(Stored data)

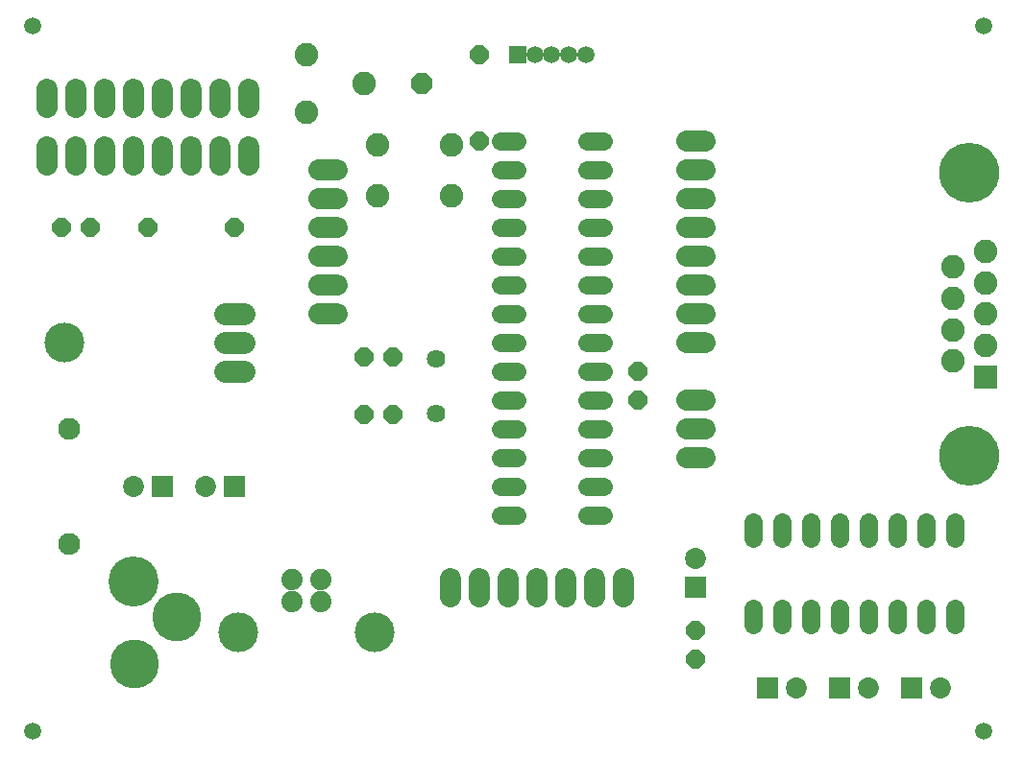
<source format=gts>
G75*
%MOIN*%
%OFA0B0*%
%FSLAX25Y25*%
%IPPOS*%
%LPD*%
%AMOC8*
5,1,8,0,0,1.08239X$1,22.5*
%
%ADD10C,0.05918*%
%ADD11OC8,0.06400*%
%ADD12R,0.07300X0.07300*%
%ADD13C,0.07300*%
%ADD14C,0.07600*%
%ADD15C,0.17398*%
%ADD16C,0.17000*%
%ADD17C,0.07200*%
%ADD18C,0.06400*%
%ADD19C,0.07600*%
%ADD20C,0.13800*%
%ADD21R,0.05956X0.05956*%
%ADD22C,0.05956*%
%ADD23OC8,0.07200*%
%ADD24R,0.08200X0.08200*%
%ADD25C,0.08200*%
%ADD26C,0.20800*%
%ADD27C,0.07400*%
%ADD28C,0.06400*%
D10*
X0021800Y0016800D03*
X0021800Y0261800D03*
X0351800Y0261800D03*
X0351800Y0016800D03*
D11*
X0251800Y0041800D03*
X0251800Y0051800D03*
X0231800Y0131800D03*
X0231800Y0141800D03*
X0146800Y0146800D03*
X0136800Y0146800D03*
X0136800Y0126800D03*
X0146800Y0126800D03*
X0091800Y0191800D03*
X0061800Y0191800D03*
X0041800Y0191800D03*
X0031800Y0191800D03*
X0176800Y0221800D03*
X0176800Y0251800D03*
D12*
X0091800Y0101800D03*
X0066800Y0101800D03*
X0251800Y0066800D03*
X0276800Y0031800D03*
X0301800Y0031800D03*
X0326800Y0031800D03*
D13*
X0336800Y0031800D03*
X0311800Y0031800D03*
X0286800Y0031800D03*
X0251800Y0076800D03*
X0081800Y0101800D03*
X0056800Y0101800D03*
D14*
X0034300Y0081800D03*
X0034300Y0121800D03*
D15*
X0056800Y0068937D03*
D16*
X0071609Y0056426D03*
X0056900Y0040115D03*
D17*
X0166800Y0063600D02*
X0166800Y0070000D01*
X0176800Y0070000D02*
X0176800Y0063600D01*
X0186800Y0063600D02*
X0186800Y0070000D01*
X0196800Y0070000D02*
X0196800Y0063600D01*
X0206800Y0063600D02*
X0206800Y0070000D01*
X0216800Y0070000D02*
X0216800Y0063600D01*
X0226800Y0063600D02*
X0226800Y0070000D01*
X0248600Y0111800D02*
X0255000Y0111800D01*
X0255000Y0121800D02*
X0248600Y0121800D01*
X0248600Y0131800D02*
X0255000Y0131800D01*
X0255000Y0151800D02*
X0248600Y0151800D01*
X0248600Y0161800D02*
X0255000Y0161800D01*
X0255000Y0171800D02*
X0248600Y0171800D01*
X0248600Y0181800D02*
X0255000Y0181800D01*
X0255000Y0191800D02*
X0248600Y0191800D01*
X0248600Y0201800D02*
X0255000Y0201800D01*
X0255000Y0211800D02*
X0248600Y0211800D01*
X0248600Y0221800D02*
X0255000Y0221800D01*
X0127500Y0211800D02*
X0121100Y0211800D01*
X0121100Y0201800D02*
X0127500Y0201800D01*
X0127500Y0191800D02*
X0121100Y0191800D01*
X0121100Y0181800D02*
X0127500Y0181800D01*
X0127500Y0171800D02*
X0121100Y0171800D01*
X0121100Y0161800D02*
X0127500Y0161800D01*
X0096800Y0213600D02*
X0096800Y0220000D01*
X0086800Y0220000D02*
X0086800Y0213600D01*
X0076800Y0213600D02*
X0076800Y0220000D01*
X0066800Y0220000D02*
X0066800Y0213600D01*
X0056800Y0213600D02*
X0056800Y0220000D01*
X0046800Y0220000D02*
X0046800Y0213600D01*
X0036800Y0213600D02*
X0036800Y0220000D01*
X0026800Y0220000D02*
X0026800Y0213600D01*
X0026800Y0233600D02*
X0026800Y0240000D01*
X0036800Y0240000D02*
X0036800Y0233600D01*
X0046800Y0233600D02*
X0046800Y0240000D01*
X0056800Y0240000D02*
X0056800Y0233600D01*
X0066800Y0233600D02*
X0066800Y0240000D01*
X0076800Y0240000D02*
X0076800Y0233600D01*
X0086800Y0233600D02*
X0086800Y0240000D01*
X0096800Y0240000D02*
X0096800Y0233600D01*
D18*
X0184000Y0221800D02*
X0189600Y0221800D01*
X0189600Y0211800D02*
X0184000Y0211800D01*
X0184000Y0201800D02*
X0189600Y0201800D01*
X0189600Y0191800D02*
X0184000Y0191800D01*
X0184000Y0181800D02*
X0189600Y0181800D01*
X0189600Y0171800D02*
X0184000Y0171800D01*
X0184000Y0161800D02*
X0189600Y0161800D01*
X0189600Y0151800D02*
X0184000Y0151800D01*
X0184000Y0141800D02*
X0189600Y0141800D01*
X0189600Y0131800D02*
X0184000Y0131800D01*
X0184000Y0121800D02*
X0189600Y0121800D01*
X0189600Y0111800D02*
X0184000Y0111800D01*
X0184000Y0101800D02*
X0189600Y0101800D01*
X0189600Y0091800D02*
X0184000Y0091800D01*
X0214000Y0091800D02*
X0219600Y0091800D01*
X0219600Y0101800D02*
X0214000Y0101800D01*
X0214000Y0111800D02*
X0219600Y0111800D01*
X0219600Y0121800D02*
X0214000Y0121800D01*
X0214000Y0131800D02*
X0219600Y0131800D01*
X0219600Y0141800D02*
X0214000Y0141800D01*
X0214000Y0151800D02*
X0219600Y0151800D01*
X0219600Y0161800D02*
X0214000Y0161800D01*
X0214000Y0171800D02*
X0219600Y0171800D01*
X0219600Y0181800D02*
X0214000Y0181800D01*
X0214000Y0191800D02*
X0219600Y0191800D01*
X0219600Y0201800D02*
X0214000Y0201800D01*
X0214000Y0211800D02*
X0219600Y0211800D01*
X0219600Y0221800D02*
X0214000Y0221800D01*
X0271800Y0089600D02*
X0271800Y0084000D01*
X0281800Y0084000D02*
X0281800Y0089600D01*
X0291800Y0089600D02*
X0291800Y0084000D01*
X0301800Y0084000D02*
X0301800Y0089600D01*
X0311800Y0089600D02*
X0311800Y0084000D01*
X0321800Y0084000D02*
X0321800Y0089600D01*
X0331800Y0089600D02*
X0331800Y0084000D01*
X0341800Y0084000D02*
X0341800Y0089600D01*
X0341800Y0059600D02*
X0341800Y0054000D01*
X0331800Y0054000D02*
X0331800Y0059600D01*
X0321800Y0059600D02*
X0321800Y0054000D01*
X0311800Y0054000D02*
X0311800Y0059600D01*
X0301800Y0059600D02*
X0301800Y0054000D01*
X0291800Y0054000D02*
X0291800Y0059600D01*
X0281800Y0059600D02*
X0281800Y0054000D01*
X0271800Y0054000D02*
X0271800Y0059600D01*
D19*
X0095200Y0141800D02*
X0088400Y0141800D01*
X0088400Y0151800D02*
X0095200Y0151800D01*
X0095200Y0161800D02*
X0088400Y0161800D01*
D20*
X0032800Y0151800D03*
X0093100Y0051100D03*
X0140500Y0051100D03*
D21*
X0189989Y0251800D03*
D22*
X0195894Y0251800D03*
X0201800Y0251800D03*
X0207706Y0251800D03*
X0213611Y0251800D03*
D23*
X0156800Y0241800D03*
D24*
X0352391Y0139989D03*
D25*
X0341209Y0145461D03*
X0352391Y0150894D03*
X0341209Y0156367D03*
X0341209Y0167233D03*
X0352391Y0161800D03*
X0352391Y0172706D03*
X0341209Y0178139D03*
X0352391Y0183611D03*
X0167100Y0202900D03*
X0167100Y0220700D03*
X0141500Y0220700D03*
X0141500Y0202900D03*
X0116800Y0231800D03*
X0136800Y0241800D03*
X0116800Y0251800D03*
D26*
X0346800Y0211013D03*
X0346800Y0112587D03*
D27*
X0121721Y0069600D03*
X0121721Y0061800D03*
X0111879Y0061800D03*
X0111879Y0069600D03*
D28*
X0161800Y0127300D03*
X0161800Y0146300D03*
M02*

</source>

### Your objective
Beginning at the line that holds "X0095200Y0151800D01*", copy every line through the end of the entries exactly as given, and only those lines.

### Result for this task
X0095200Y0151800D01*
X0095200Y0161800D02*
X0088400Y0161800D01*
D20*
X0032800Y0151800D03*
X0093100Y0051100D03*
X0140500Y0051100D03*
D21*
X0189989Y0251800D03*
D22*
X0195894Y0251800D03*
X0201800Y0251800D03*
X0207706Y0251800D03*
X0213611Y0251800D03*
D23*
X0156800Y0241800D03*
D24*
X0352391Y0139989D03*
D25*
X0341209Y0145461D03*
X0352391Y0150894D03*
X0341209Y0156367D03*
X0341209Y0167233D03*
X0352391Y0161800D03*
X0352391Y0172706D03*
X0341209Y0178139D03*
X0352391Y0183611D03*
X0167100Y0202900D03*
X0167100Y0220700D03*
X0141500Y0220700D03*
X0141500Y0202900D03*
X0116800Y0231800D03*
X0136800Y0241800D03*
X0116800Y0251800D03*
D26*
X0346800Y0211013D03*
X0346800Y0112587D03*
D27*
X0121721Y0069600D03*
X0121721Y0061800D03*
X0111879Y0061800D03*
X0111879Y0069600D03*
D28*
X0161800Y0127300D03*
X0161800Y0146300D03*
M02*

</source>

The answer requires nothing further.